• [Material for the task]
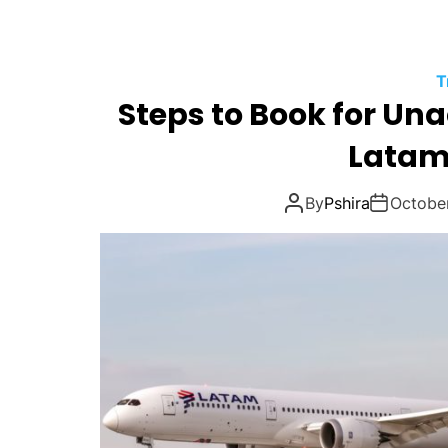
T
Steps to Book for U
Latam 
By
Pshira
Octobe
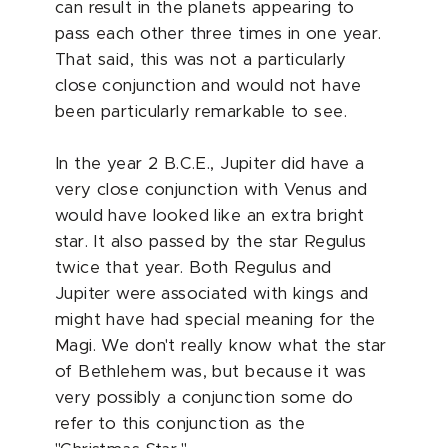
can result in the planets appearing to
pass each other three times in one year.
That said, this was not a particularly
close conjunction and would not have
been particularly remarkable to see.
In the year 2 B.C.E., Jupiter did have a
very close conjunction with Venus and
would have looked like an extra bright
star. It also passed by the star Regulus
twice that year. Both Regulus and
Jupiter were associated with kings and
might have had special meaning for the
Magi. We don't really know what the star
of Bethlehem was, but because it was
very possibly a conjunction some do
refer to this conjunction as the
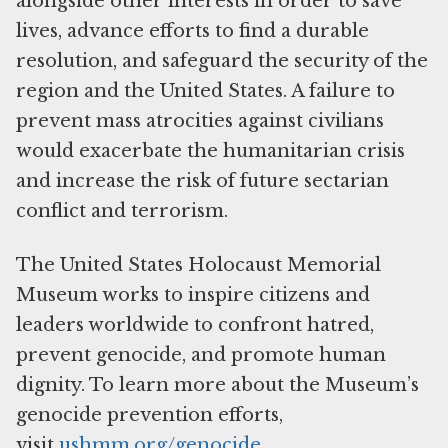
alongside other interests in order to save
lives, advance efforts to find a durable
resolution, and safeguard the security of the
region and the United States. A failure to
prevent mass atrocities against civilians
would exacerbate the humanitarian crisis
and increase the risk of future sectarian
conflict and terrorism.
The United States Holocaust Memorial
Museum works to inspire citizens and
leaders worldwide to confront hatred,
prevent genocide, and promote human
dignity. To learn more about the Museum’s
genocide prevention efforts,
visit
ushmm.org/genocide
.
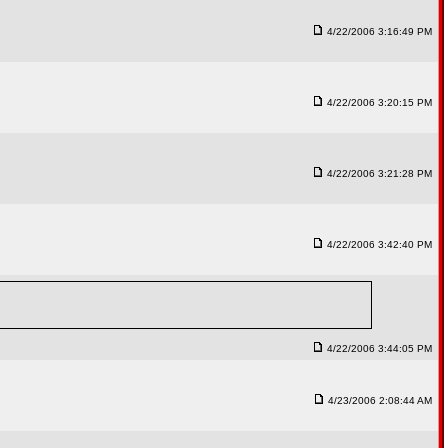
4/22/2006 3:16:49 PM
4/22/2006 3:20:15 PM
4/22/2006 3:21:28 PM
4/22/2006 3:42:40 PM
4/22/2006 3:44:05 PM
4/23/2006 2:08:44 AM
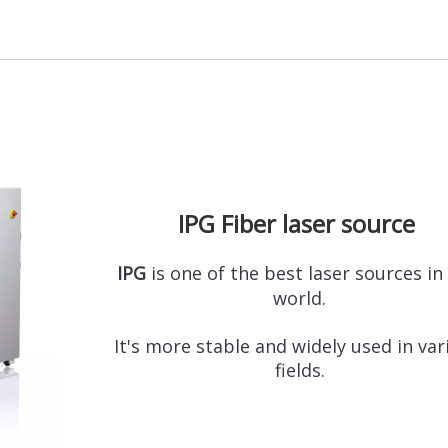
IPG Fiber laser source
IPG
is one of the best laser sources in
world.
It's more stable and widely used in va
fields.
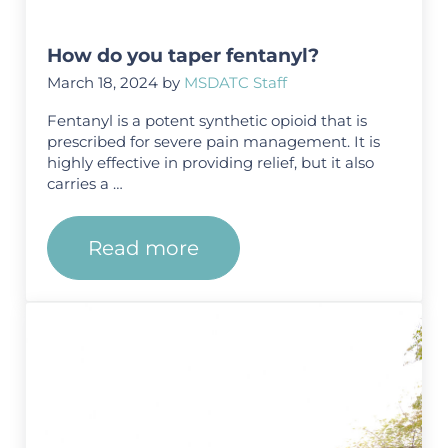
How do you taper fentanyl?
March 18, 2024
by
MSDATC Staff
Fentanyl is a potent synthetic opioid that is
prescribed for severe pain management. It is
highly effective in providing relief, but it also
carries a …
Read more
How do you taper fentanyl?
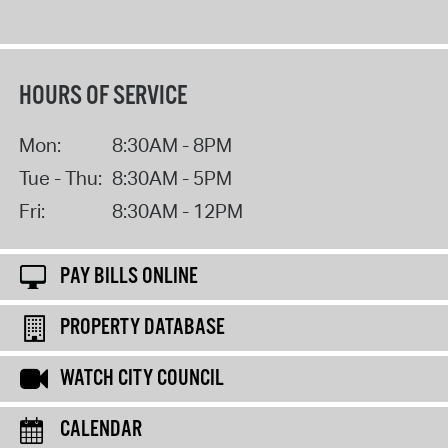
HOURS OF SERVICE
Mon:
8:30AM - 8PM
Tue - Thu:
8:30AM - 5PM
Fri:
8:30AM - 12PM
PAY BILLS ONLINE
PROPERTY DATABASE
WATCH CITY COUNCIL
CALENDAR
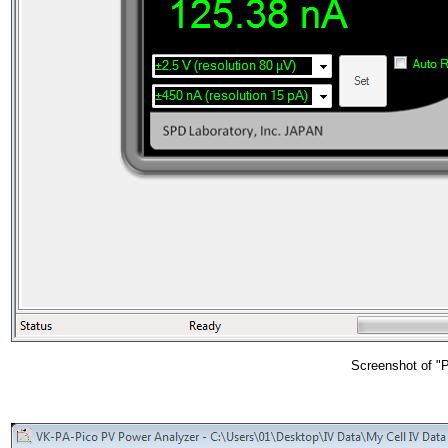
Screenshot of "P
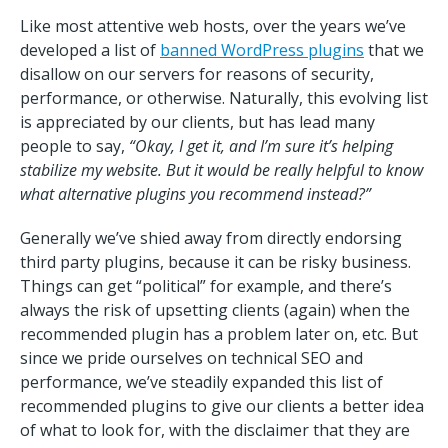
Like most attentive web hosts, over the years we’ve
developed a list of
banned WordPress plugins
that we
disallow on our servers for reasons of security,
performance, or otherwise. Naturally, this evolving list
is appreciated by our clients, but has lead many
people to say,
“Okay, I get it, and I’m sure it’s helping
stabilize my website. But it would be really helpful to know
what alternative plugins you recommend instead?”
Generally we’ve shied away from directly endorsing
third party plugins, because it can be risky business.
Things can get “political” for example, and there’s
always the risk of upsetting clients (again) when the
recommended plugin has a problem later on, etc. But
since we pride ourselves on technical SEO and
performance, we’ve steadily expanded this list of
recommended plugins to give our clients a better idea
of what to look for, with the disclaimer that they are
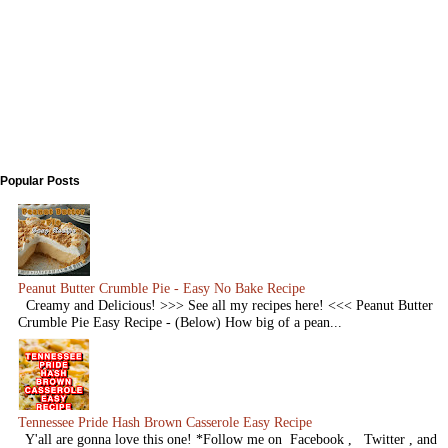
Popular Posts
Peanut Butter Crumble Pie - Easy No Bake Recipe
Creamy and Delicious! >>> See all my recipes here! <<< Peanut Butter
Crumble Pie Easy Recipe - (Below) How big of a pean...
Tennessee Pride Hash Brown Casserole Easy Recipe
Y'all are gonna love this one! *Follow me on Facebook , Twitter , and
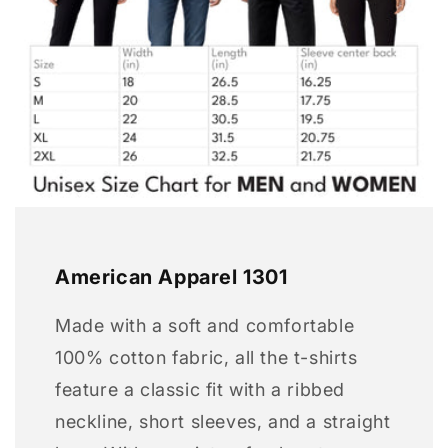
American Apparel 1301
Made with a soft and comfortable
100% cotton fabric, all the t-shirts
feature a classic fit with a ribbed
neckline, short sleeves, and a straight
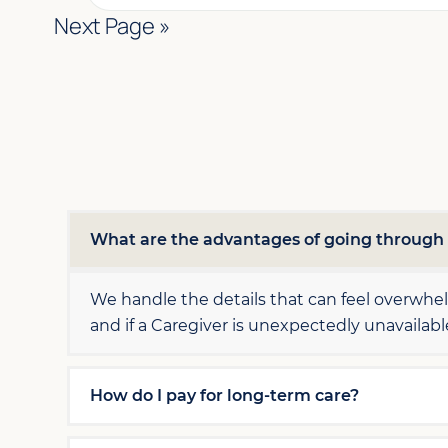
Next Page »
What are the advantages of going throug
We handle the details that can feel overwh
and if a Caregiver is unexpectedly unavailab
How do I pay for long-term care?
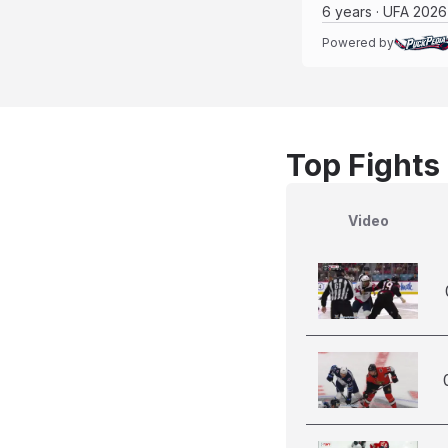
6 years · UFA 2026
Powered by
Top Fights
Video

• [Required work] Which lines in the listing above include the string "Regulus"? Copy each of them.

• [Answer to the exercise]
star. It also passed by the star Regulus
twice that year. Both Regulus and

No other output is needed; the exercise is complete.